Pictures are to be omitted; everything else in the data must be transcribed exactly.

━━━ Recorded information

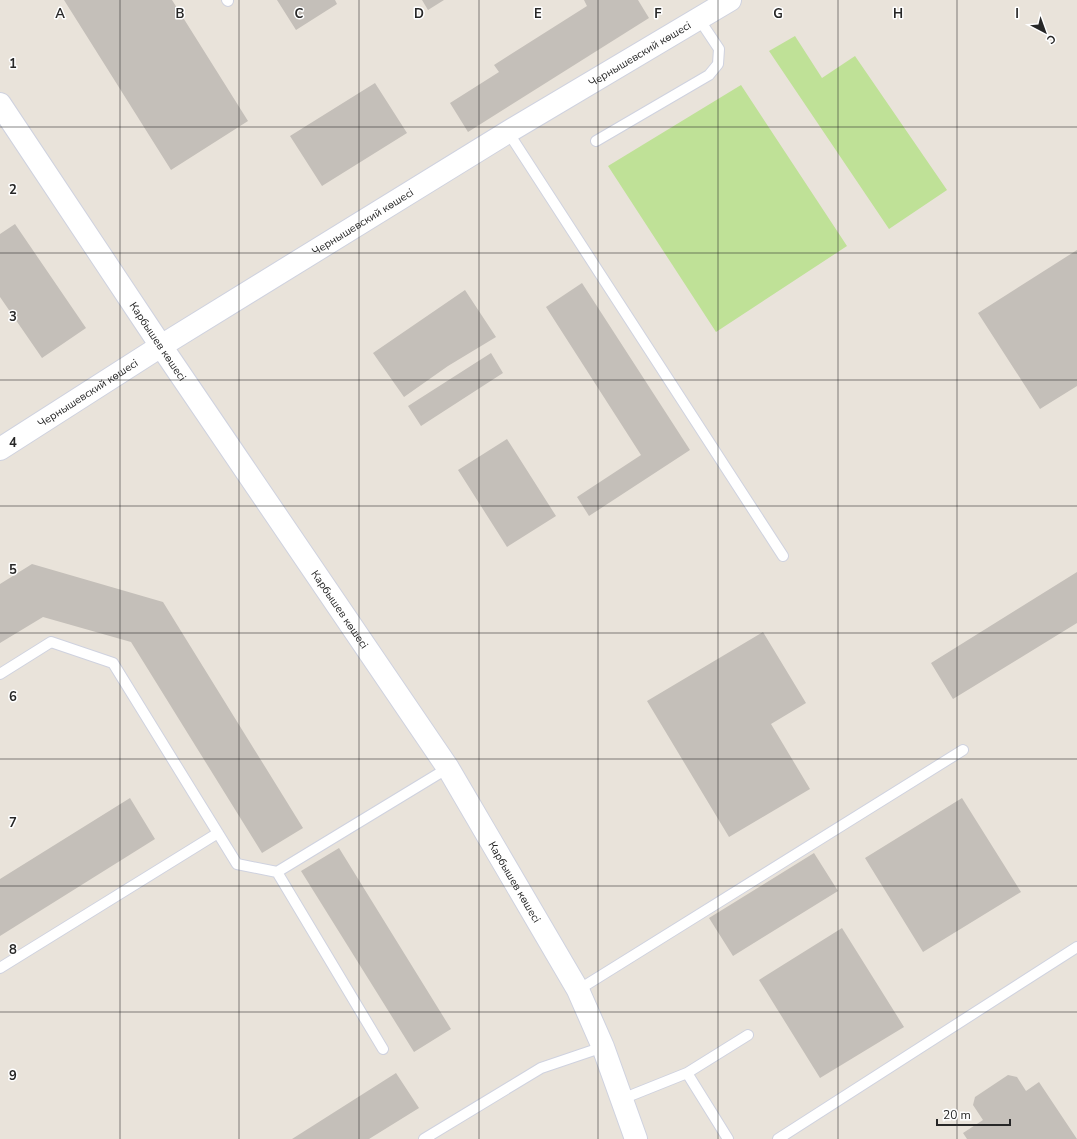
<svg xmlns="http://www.w3.org/2000/svg" width="1077" height="1139" font-family="'Nunito Sans',sans-serif">
<style>
.pitch{fill:#bfe197}
.building{fill:#c4bfb9}
.lines{fill:none;stroke-linecap:round;stroke-linejoin:round}
.lane-casing{stroke:#cfd2df;stroke-width:12}
.secondary-casing{stroke:#cfd2df;stroke-width:24}
.lane{stroke:#fff;stroke-width:10}
.secondary{stroke:#fff;stroke-width:22}
.grid{fill:none;stroke:#272727;stroke-width:1;stroke-opacity:0.55}
.labels{text-anchor:middle;dominant-baseline:central;stroke-width:3;stroke-linejoin:round;paint-order:stroke}
.street-label{font-size:11px;fill:#272727;stroke:#fff}
.grid-label{font-size:13px;text-anchor:middle;font-weight:bold;fill:#272727;stroke:#fff;stroke-width:3;stroke-linejoin:round;paint-order:stroke}
</style>
<rect width="100%" height="100%" fill="#e9e3da"/>
<!-- pitch -->
<path class="pitch" d="M795,36L822,78L855,56L947,190L889,229L769,51Z
M741,85L847,246L716,332L608,166Z"/>
<!-- building -->
<path class="building" d="M64,0H172L248,121L171,170Z
M277,0H335L337,4L296,30Z
M422,0H444L428,10Z
M584,0H638L649,18L468,132L450,103L499,72L494,65L587,6Z
M375,83L407,133L322,186L290,136Z
M15,224L86,328L42,358L0,297V234Z
M1077,250V386L1040,409L978,313Z
M582,283L690,450L589,516L577,497L641,455L546,307Z
M465,290L496,337L448,366L404,397L373,353Z
M491,353L503,373L421,426L408,406Z
M507,439L556,516L507,547L458,470Z
M32,564L163,602L303,828L262,853L131,642L43,617L0,643V584Z
M1077,572V623L953,699L931,663Z
M763,632L806,703L771,724L810,789L729,837L647,701Z
M130,798L155,839L0,936V879Z
M962,798L1021,892L923,952L865,858Z
M339,848L451,1029L414,1052L301,871Z
M814,853L838,891L733,956L709,918Z
M842,928L904,1027L820,1078L759,980Z
M396,1073L419,1108L369,1139H292Z
M1008,1075L1017,1077L1026,1091L1039,1082L1077,1139H967L963,1133L983,1120L973,1105L975,1097Z"/>
<g class="lines">
<!-- lane casing -->
<g class="lane-casing">
<path id="lane" d="M227,0L228,1
M508,132L783,556
M596,141L709,75L718,64L719,49L699,19
M0,674L51,642L113,663L237,864L277,872L448,768
M277,872L383,1049
M0,968L218,833
M578,990L963,750
M687,1073L748,1035
M622,1099L687,1073L728,1139
M424,1139L541,1068L603,1047
M778,1139L1077,947"/>
</g>
<!-- secondary casing -->
<g class="secondary-casing">
<g id="secondary">
<path id="s1" d="M0,104L161,346L448,768L578,990L603,1047L636,1139"/>
<path id="s2" d="M0,449L161,346L508,132L730,0"/>
</g>
</g>
<!-- lane -->
<use href="#lane" class="lane"/>
<!-- secondary -->
<use href="#secondary" class="secondary"/>
</g>
<!-- grid -->
<path class="grid" d="M120,0V1139M239,0V1139M359,0V1139M479,0V1139M598,0V1139M718,0V1139M838,0V1139M957,0V1139M0,127H1077M0,253H1077M0,380H1077M0,506H1077M0,633H1077M0,759H1077M0,886H1077M0,1012H1077"/>
<g class="labels">
<!-- street labels -->
<g class="street-label">
<text stroke="none"><textPath href="#s2" startOffset="752">Чернышевский көшесі</textPath></text>
<text stroke="none"><textPath href="#s2" startOffset="428">Чернышевский көшесі</textPath></text>
<text stroke="none"><textPath href="#s1" startOffset="285">Карбышев көшесі</textPath></text>
<text stroke="none"><textPath href="#s2" startOffset="104">Чернышевский көшесі</textPath></text>
<text stroke="none"><textPath href="#s1" startOffset="609">Карбышев көшесі</textPath></text>
<text stroke="none"><textPath href="#s1" startOffset="933">Карбышев көшесі</textPath></text>
</g>
</g>
<g class="grid-label">
<text x="60" y="18">A</text>
<text x="180" y="18">B</text>
<text x="299" y="18">C</text>
<text x="419" y="18">D</text>
<text x="538" y="18">E</text>
<text x="658" y="18">F</text>
<text x="778" y="18">G</text>
<text x="898" y="18">H</text>
<text x="1017" y="18">I</text>
<text x="13" y="68">1</text>
<text x="13" y="194">2</text>
<text x="13" y="321">3</text>
<text x="13" y="447">4</text>
<text x="13" y="574">5</text>
<text x="13" y="701">6</text>
<text x="13" y="827">7</text>
<text x="13" y="954">8</text>
<text x="13" y="1080">9</text>
</g>
<!-- north arrow -->
<g transform="translate(1045 32) rotate(139)" stroke="#ffffff" stroke-width="3" paint-order="stroke">
<path d="M0-3L7 15L0 10L-7 15Z" fill="#272727"/>
<text y="-6" font-size="11" font-weight="bold" text-anchor="middle" fill="#272727">С</text>
</g>
<!-- scale -->
<path d="M937 1119v6h73v-6" fill="none" stroke="#272727" stroke-width="2"/>
<text x="943" y="1119" font-size="12" fill="#272727" stroke="#ffffff" stroke-width="3" paint-order="stroke">20 m</text>
</svg>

━━━━━━

== Written reply ==
<svg xmlns="http://www.w3.org/2000/svg" width="1077" height="1139" font-family="'Nunito Sans',sans-serif">
<style>
.pitch{fill:#bfe197}
.building{fill:#c4bfb9}
.lines{fill:none;stroke-linecap:round;stroke-linejoin:round}
.lane-casing{stroke:#cfd2df;stroke-width:12}
.secondary-casing{stroke:#cfd2df;stroke-width:24}
.lane{stroke:#fff;stroke-width:10}
.secondary{stroke:#fff;stroke-width:22}
.grid{fill:none;stroke:#272727;stroke-width:1;stroke-opacity:0.55}
.labels{text-anchor:middle;dominant-baseline:central;stroke-width:3;stroke-linejoin:round;paint-order:stroke}
.street-label{font-size:11px;fill:#272727;stroke:#fff}
.grid-label{font-size:13px;text-anchor:middle;font-weight:bold;fill:#272727;stroke:#fff;stroke-width:3;stroke-linejoin:round;paint-order:stroke}
</style>
<rect width="100%" height="100%" fill="#e9e3da"/>
<!-- pitch -->
<path class="pitch" d="M795,36L822,78L855,56L947,190L889,229L769,51Z
M741,85L847,246L716,332L608,166Z"/>
<!-- building -->
<path class="building" d="M64,0H172L248,121L171,170Z
M277,0H335L337,4L296,30Z
M422,0H444L428,10Z
M584,0H638L649,18L468,132L450,103L499,72L494,65L587,6Z
M375,83L407,133L322,186L290,136Z
M15,224L86,328L42,358L0,297V234Z
M1077,250V386L1040,409L978,313Z
M582,283L690,450L589,516L577,497L641,455L546,307Z
M465,290L496,337L448,366L404,397L373,353Z
M491,353L503,373L421,426L408,406Z
M507,439L556,516L507,547L458,470Z
M32,564L163,602L303,828L262,853L131,642L43,617L0,643V584Z
M1077,572V623L953,699L931,663Z
M763,632L806,703L771,724L810,789L729,837L647,701Z
M130,798L155,839L0,936V879Z
M962,798L1021,892L923,952L865,858Z
M339,848L451,1029L414,1052L301,871Z
M814,853L838,891L733,956L709,918Z
M842,928L904,1027L820,1078L759,980Z
M396,1073L419,1108L369,1139H292Z
M1008,1075L1017,1077L1026,1091L1039,1082L1077,1139H967L963,1133L983,1120L973,1105L975,1097Z"/>
<g class="lines">
<!-- lane casing -->
<g class="lane-casing">
<path id="lane" d="M227,0L228,1
M508,132L783,556
M596,141L709,75L718,64L719,49L699,19
M0,674L51,642L113,663L237,864L277,872L448,768
M277,872L383,1049
M0,968L218,833
M578,990L963,750
M687,1073L748,1035
M622,1099L687,1073L728,1139
M424,1139L541,1068L603,1047
M778,1139L1077,947"/>
</g>
<!-- secondary casing -->
<g class="secondary-casing">
<g id="secondary">
<path id="s1" d="M0,104L161,346L448,768L578,990L603,1047L636,1139"/>
<path id="s2" d="M0,449L161,346L508,132L730,0"/>
</g>
</g>
<!-- lane -->
<use href="#lane" class="lane"/>
<!-- secondary -->
<use href="#secondary" class="secondary"/>
</g>
<!-- grid -->
<path class="grid" d="M120,0V1139M239,0V1139M359,0V1139M479,0V1139M598,0V1139M718,0V1139M838,0V1139M957,0V1139M0,127H1077M0,253H1077M0,380H1077M0,506H1077M0,633H1077M0,759H1077M0,886H1077M0,1012H1077"/>
<g class="labels">
<!-- street labels -->
<g class="street-label">
<text stroke="none"><textPath href="#s2" startOffset="752">Чернышевский көшесі</textPath></text>
<text stroke="none"><textPath href="#s2" startOffset="428">Чернышевский көшесі</textPath></text>
<text stroke="none"><textPath href="#s1" startOffset="285">Карбышев көшесі</textPath></text>
<text stroke="none"><textPath href="#s2" startOffset="104">Чернышевский көшесі</textPath></text>
<text stroke="none"><textPath href="#s1" startOffset="609">Карбышев көшесі</textPath></text>
<text stroke="none"><textPath href="#s1" startOffset="933">Карбышев көшесі</textPath></text>
</g>
</g>
<g class="grid-label">
<text x="60" y="18">A</text>
<text x="180" y="18">B</text>
<text x="299" y="18">C</text>
<text x="419" y="18">D</text>
<text x="538" y="18">E</text>
<text x="658" y="18">F</text>
<text x="778" y="18">G</text>
<text x="898" y="18">H</text>
<text x="1017" y="18">I</text>
<text x="13" y="68">1</text>
<text x="13" y="194">2</text>
<text x="13" y="321">3</text>
<text x="13" y="447">4</text>
<text x="13" y="574">5</text>
<text x="13" y="701">6</text>
<text x="13" y="827">7</text>
<text x="13" y="954">8</text>
<text x="13" y="1080">9</text>
</g>
<!-- north arrow -->
<g transform="translate(1045 32) rotate(139)" stroke="#ffffff" stroke-width="3" paint-order="stroke">
<path d="M0-3L7 15L0 10L-7 15Z" fill="#272727"/>
<text y="-6" font-size="11" font-weight="bold" text-anchor="middle" fill="#272727">С</text>
</g>
<!-- scale -->
<path d="M937 1119v6h73v-6" fill="none" stroke="#272727" stroke-width="2"/>
<text x="943" y="1119" font-size="12" fill="#272727" stroke="#ffffff" stroke-width="3" paint-order="stroke">20 m</text>
</svg>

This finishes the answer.